Iino Kaiun's Fundamental Policy on Corporate Governance

The Iino Kaiun Group defines corporate governance as a "framework to realize efficient business activities by coordinating the interests of various entities (stakeholders) that make up the enterprise." Under this policy, the Group has consistently worked hard to achieve the best possible business performances by giving due consideration to the relationships with shareholders, employees and other stakeholders in addition to the purpose of associated statutes in decision-making and business execution at the Board of Directors and each management organization.

 
Implementation of measures concerning Corporate Governance
(1)

The Company's Board of Directors and Board of Corporate Auditors supervise and audit the execution of operations. Regular Board of Directors Meetings are held once a month to make important decisions and supervise the execution of directors' duties. Regular meetings of the Board of Auditors, consisting of two external auditors and two internal auditors, are held once a month.

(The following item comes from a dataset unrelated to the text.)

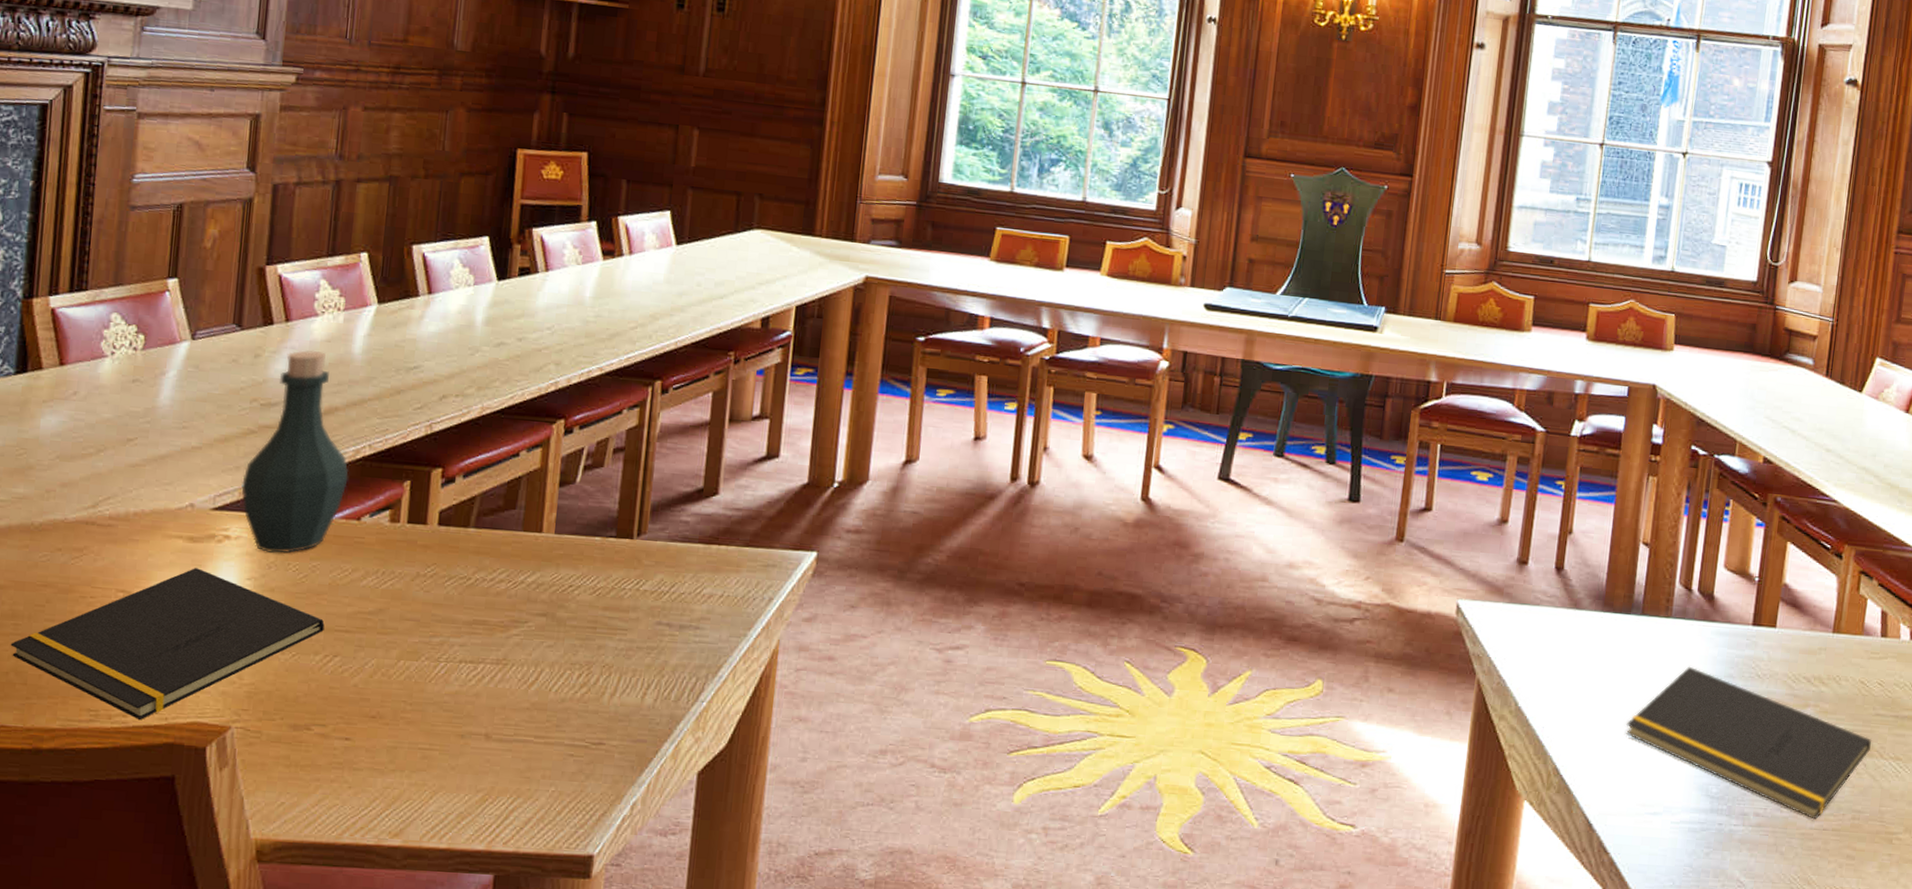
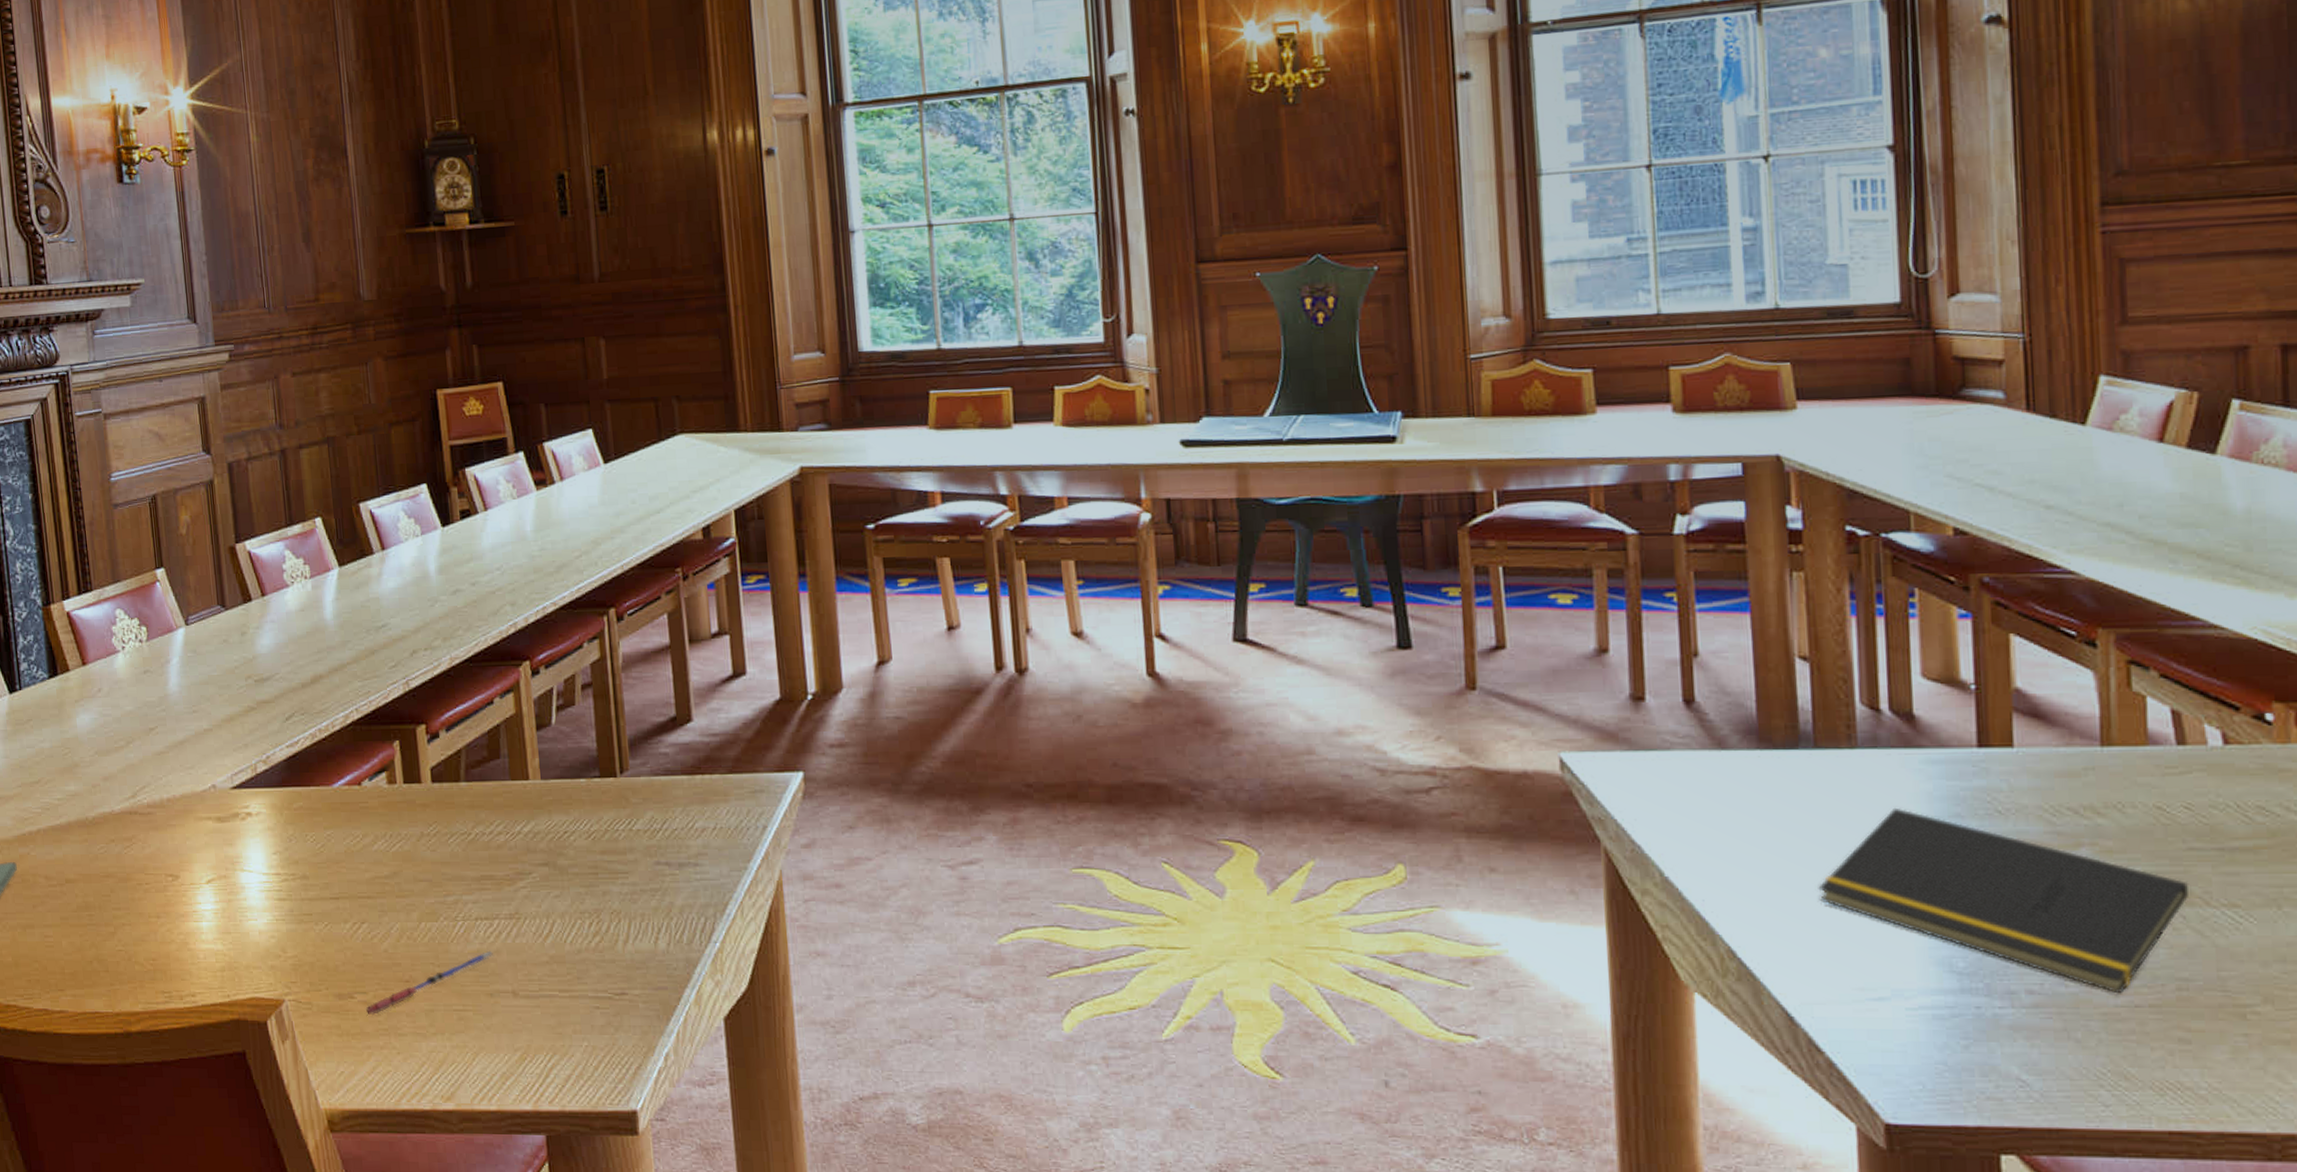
notepad: present [10,568,325,721] -> none [89,847,348,999]
bottle: present [241,350,349,554] -> none [252,621,344,825]
pen: none [321,693,473,749] -> present [365,950,494,1016]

The Company adopts a three-way audit structure involving collaboration among accounting auditors, corporate auditors and the Internal Audit Office, which directly reports to the president.

(2)

With regard to the execution of operations, the Executive Committee, consisting of directors and full-time auditors, meets every week. The committee deliberates on issues to be referred or reported to the Board of Directors Meeting, as well as important matters regarding representative directors' execution of duties. Members also exchange opinions and information concerning management.

(3)

The Group maintains the following risk management system for ensuring the appropriateness of business tasks.

  1. The Action Charter and the Compliance Provisions provide the foundation for the Compliance System to ensure compliance in the execution of duties by directors and employees. The Compliance Committee plans and promotes compliance policies. The Chief Compliance Officer takes the initiative in compliance-related duties in cooperation with the Internal Audit Office and the auditing officers. All officers and employees are obliged to report violations of compliance.
  2. The Safety and Environment Committee, established under the Safety and Environment Committee Provisions, plans and promotes the Group's safety and environment policies and ensures implementation and enhancement of measures, including preventive actions, to reduce the risks of serious accidents and incidents that may occur in vessels or buildings managed by the Group.
  3. The Quality and System Committee, established under the Quality and System Committee Provisions, plans and promotes the Group's system and administrative policies and ensures implementation and enhancement of measures, including preventive actions, to reduce system failure and administrative risks.
  4. Further, in the event of such emergencies as contingencies, particularly environmental pollution including oil pollution, and material accidents and incidents involving human lives and/or assets, the Company shall engage in crisis management by establishing an emergency headquarters led by a representative director in accordance with the Basic Rules on Crisis Management and the Basic Rules on Disaster Countermeasures.
  5. As regards the storage and management of information pertaining to the execution of duties by directors and employees, a structure is in place to designate a person responsible for management to store and manage said information appropriately in accordance with various internal rules, including the Document Retention Rules, Basic Document Management Policies, Document Retention Implementation Rules, and Basic Information Security Rules.
  6. The Company enforces thorough risk management for the entire Group based on a three-committee structure comprised of the lateral organizations: Compliance Committee, Safety and Environmental Committee and Quality and Systems Committee, which also include presidents of Group companies as members.